━━━ PROVIDED TEXT ━━━

On 23 October  at the 2020 American Society of Nephrology Kidney Week conference, Akebia Therapeutics presented additional data from its Phase III PRO2TECT trial.

The trial evaluated the efficacy and safety of Vadadustat versus erythropoiesis stimulating agent (ESA) Aranesp (darbepoetin alfa) for the treatment of chronic kidney disease (CKD) anemia in adult nondialysis patients.

Akebia Therapeutics’ Vadadustat is an oral hypoxia-inducible factor prolyl hydroxylase inhibitor (HIF-PHI). Additional data came following the release of PRO2TECT’s top-line results on 3 September, in which Vadadustat met the primary and key secondary efficacy endpoints, but failed to meet the primary safety major adverse cardiovascular events (MACE) endpoint versus Aranesp.

Vadadustat faces uncertainty

Despite the latest additional data, GlobalData believes that Vadadustat’s MACE profile remains mixed and its FDA regulatory success in the non-dialysis indication uncertain. As such, in the absence of a clear MACE advantage over ESAs, the company may face an uphill task to capture patient share in the large non-dialysis market and potentially face competition from other HIF-PHIs currently in late-stage development.

━━━ DATASET EXTRACT ━━━

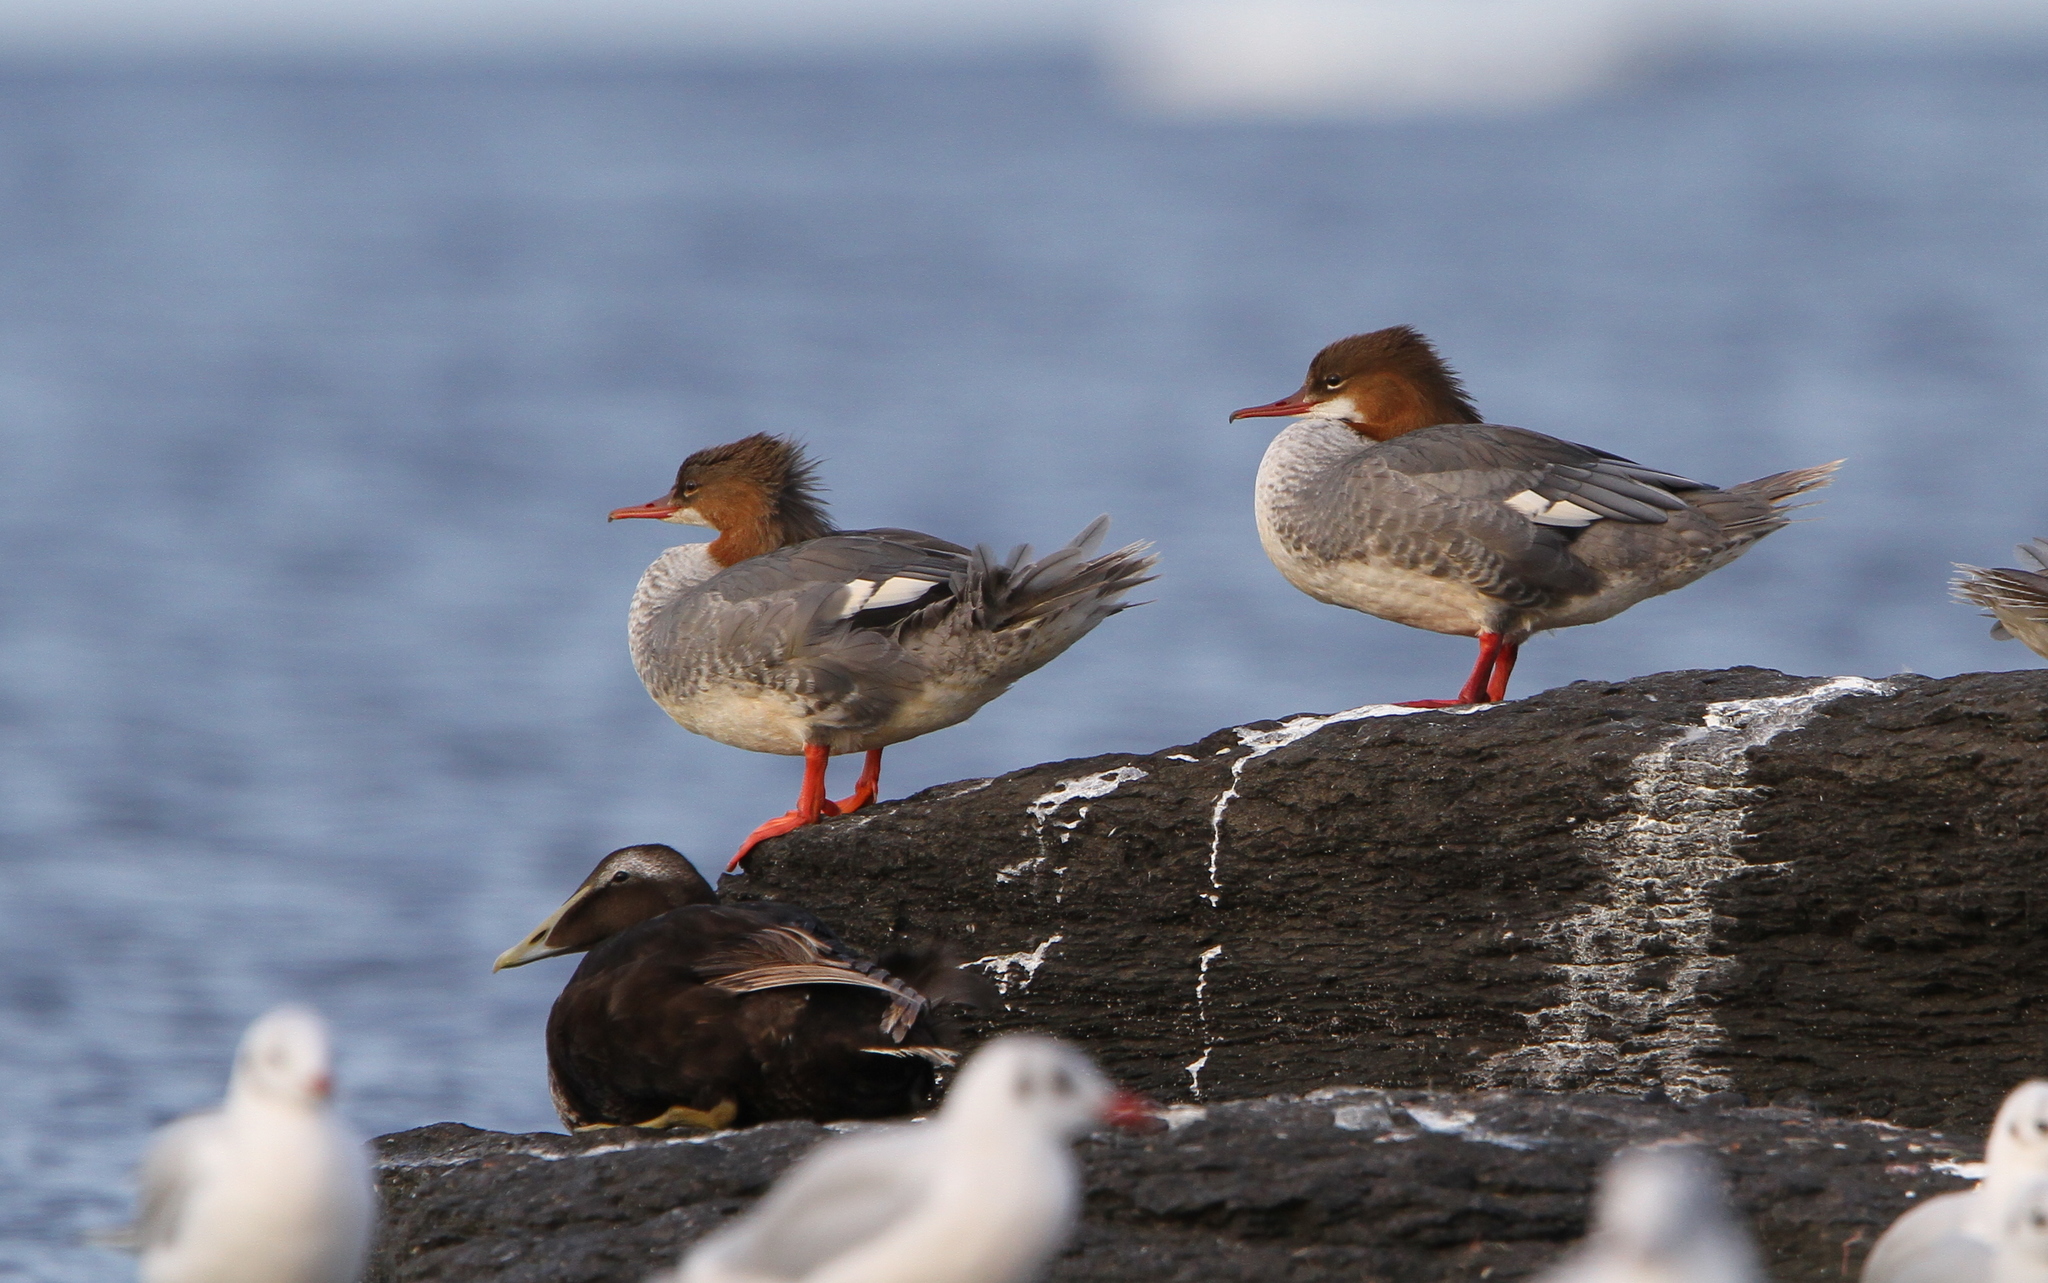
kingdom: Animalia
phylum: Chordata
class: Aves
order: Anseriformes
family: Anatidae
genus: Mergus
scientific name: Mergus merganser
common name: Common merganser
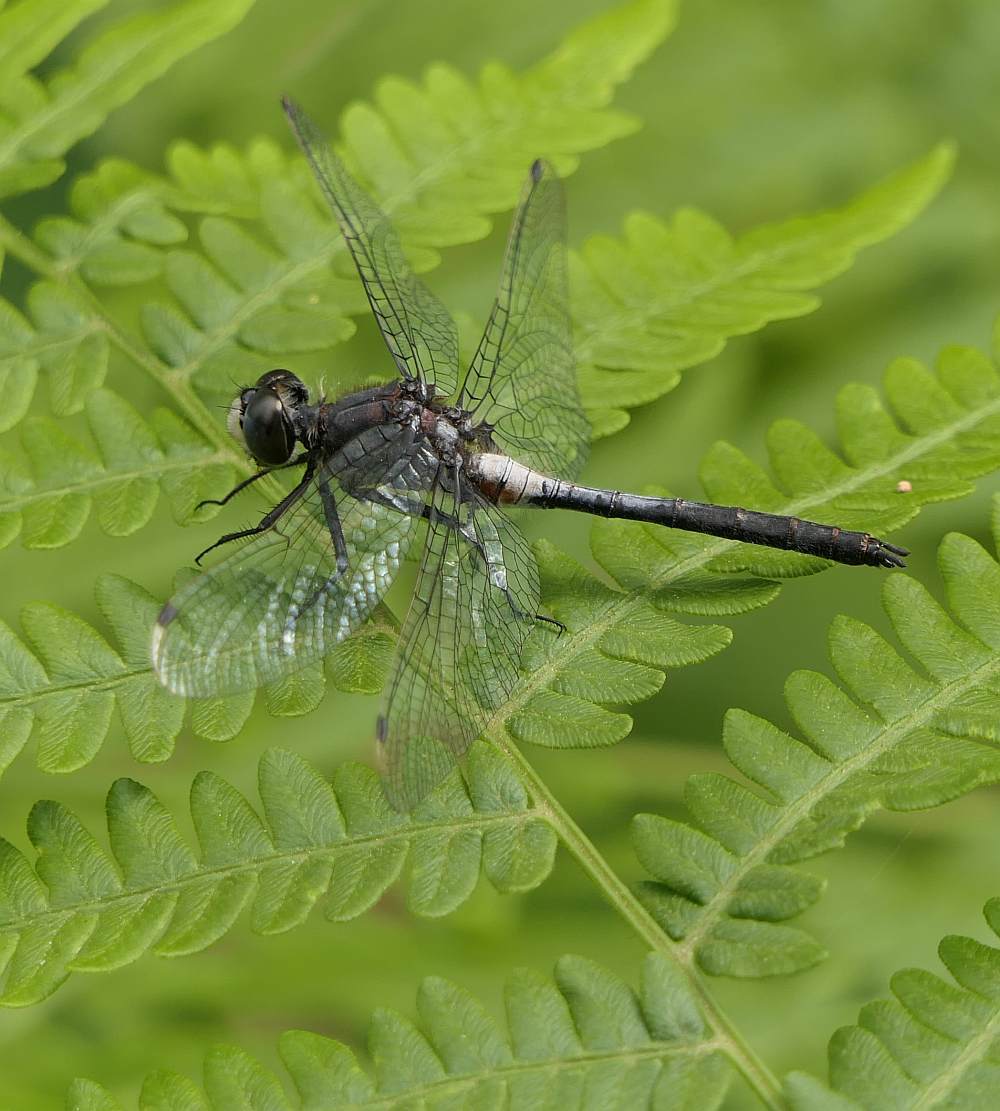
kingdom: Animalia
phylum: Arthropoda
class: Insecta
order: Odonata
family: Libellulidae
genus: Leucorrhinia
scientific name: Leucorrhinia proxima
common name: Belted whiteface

━━━

# TASK DESCRIPTION:
According to the Vadadustat article, which endpoint did Vadadustat fail to meet in the top-line results of the PRO2TECT trial?

# RESULT:
Vadadustat failed to meet the primary safety major adverse cardiovascular events (MACE) endpoint versus Aranesp.